Required work: Recast every line of the items below as a Markdown table with two columns, No. and Line, numbering the rows and skipping any blank lines. Leave the pictures out of the table.

Material supplied:
——

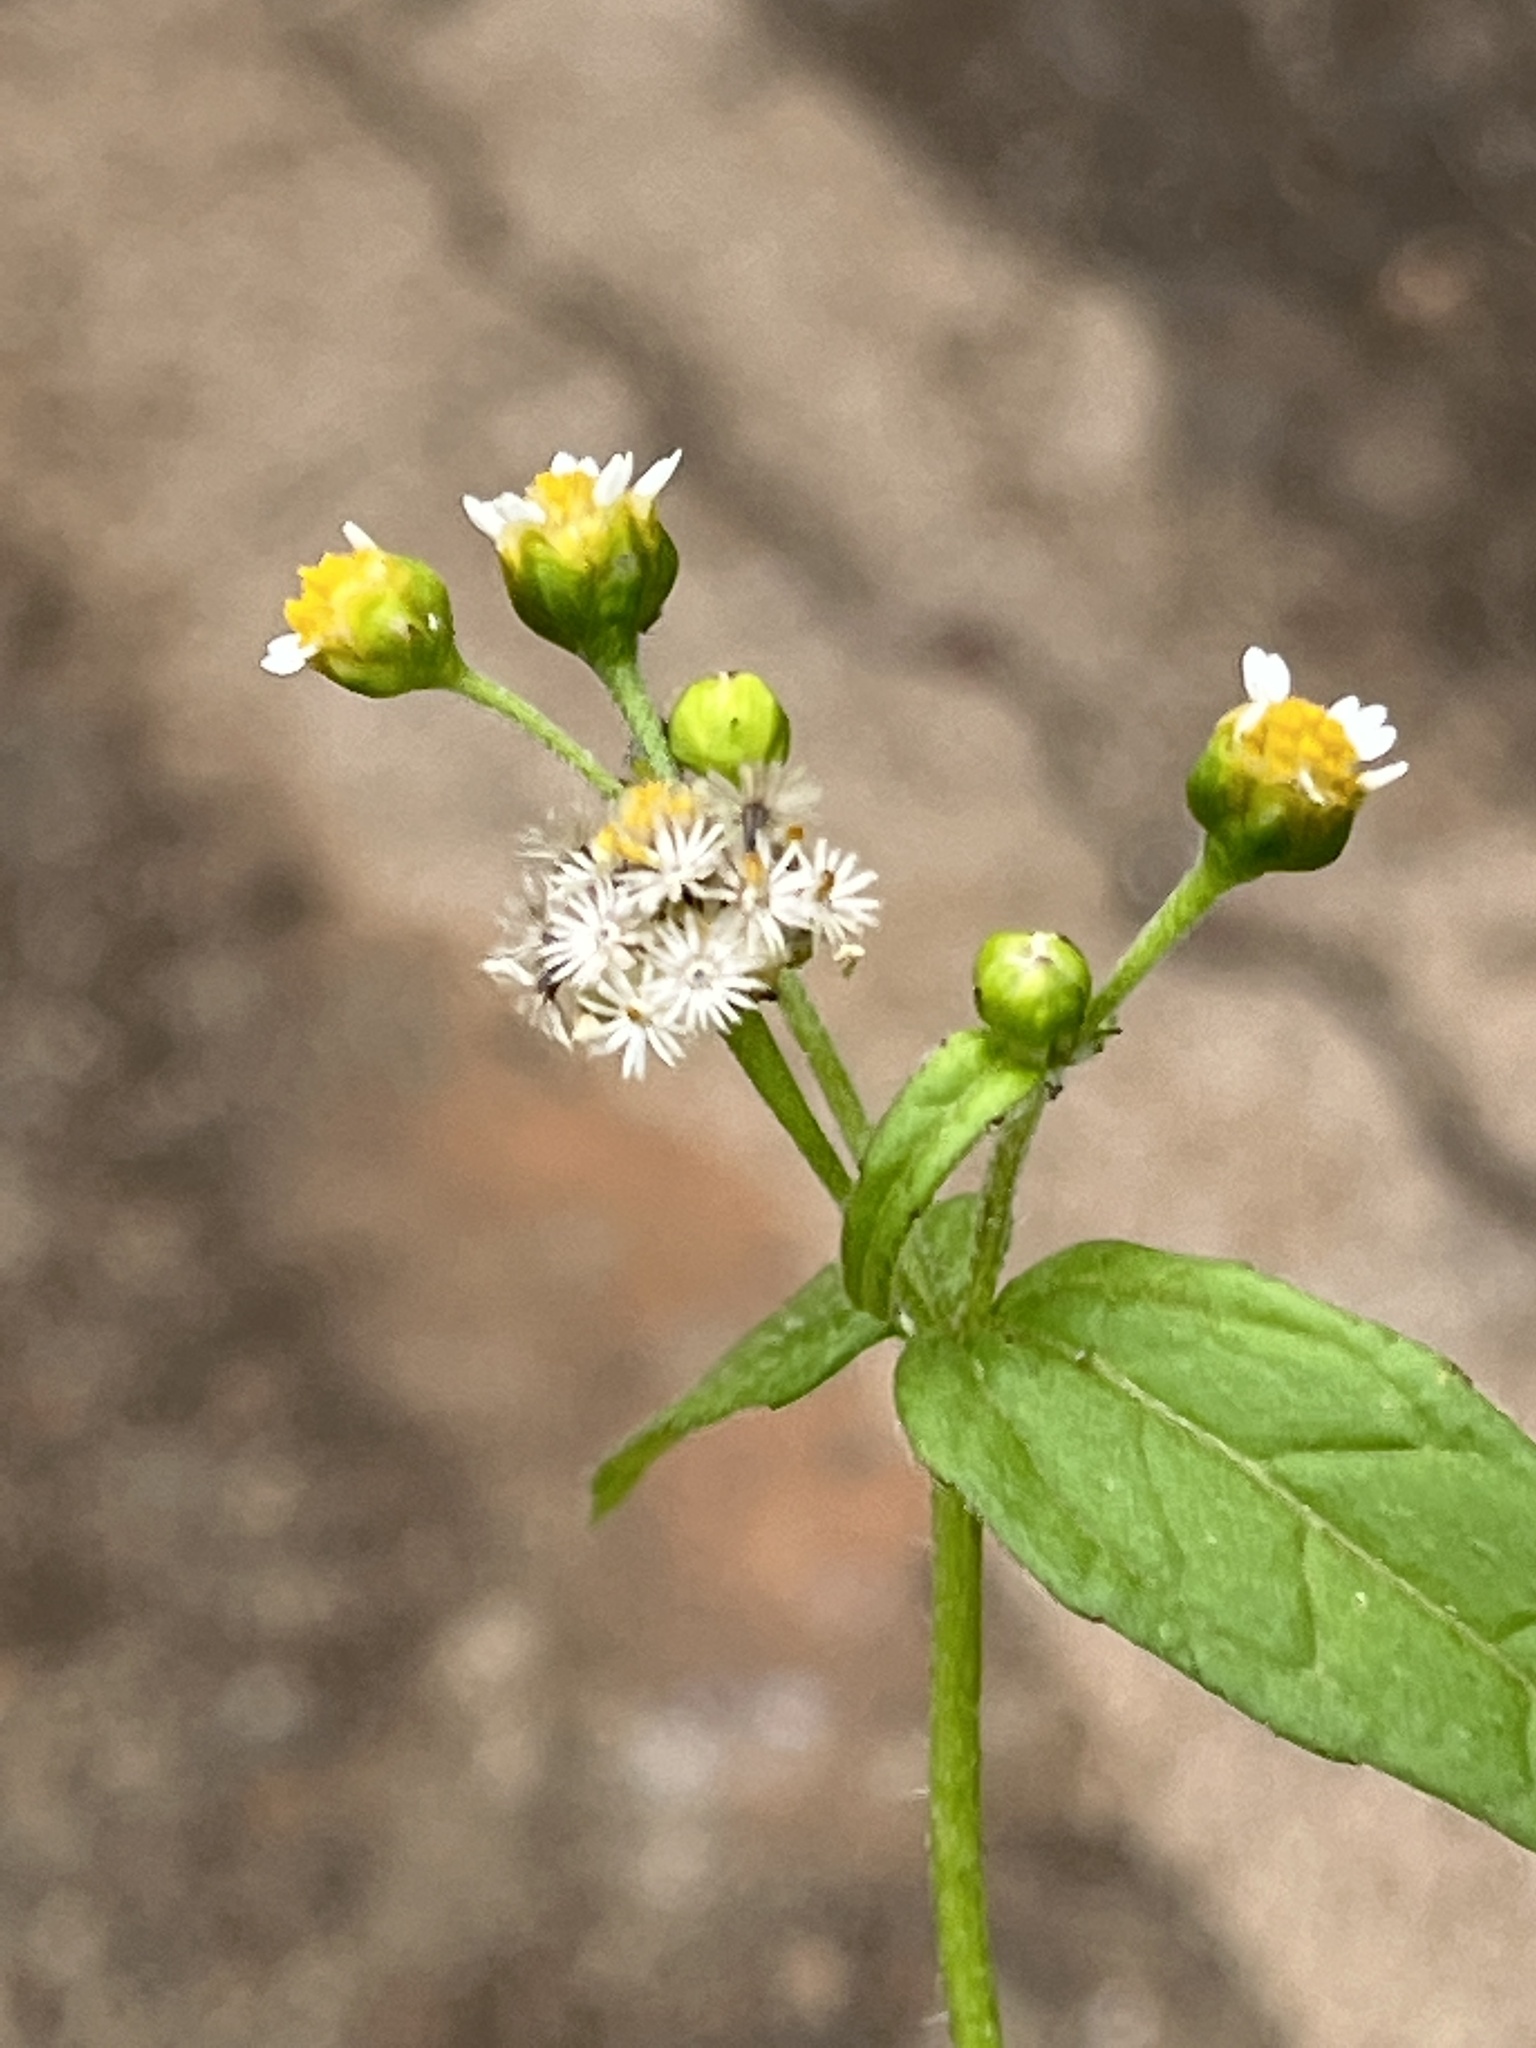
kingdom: Plantae
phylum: Tracheophyta
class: Magnoliopsida
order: Asterales
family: Asteraceae
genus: Galinsoga
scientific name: Galinsoga parviflora
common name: Gallant soldier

——

Solution:
| No. | Line |
|---|---|
| 1 | kingdom: Plantae |
| 2 | phylum: Tracheophyta |
| 3 | class: Magnoliopsida |
| 4 | order: Asterales |
| 5 | family: Asteraceae |
| 6 | genus: Galinsoga |
| 7 | scientific name: Galinsoga parviflora |
| 8 | common name: Gallant soldier |